__Task item__.
Can you quote every line of the entries below word for word?

Excerpts from a dataset
_ _ _ _ _ _ _

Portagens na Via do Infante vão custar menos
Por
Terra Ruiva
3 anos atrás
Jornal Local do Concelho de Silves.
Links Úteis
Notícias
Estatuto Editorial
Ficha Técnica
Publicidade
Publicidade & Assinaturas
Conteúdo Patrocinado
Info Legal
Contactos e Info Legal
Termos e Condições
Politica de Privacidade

_ _ _ _ _ _ _

__Output for this task__.
Portagens na Via do Infante vão custar menos
Por
Terra Ruiva
3 anos atrás
Jornal Local do Concelho de Silves.
Links Úteis
Notícias
Estatuto Editorial
Ficha Técnica
Publicidade
Publicidade & Assinaturas
Conteúdo Patrocinado
Info Legal
Contactos e Info Legal
Termos e Condições
Politica de Privacidade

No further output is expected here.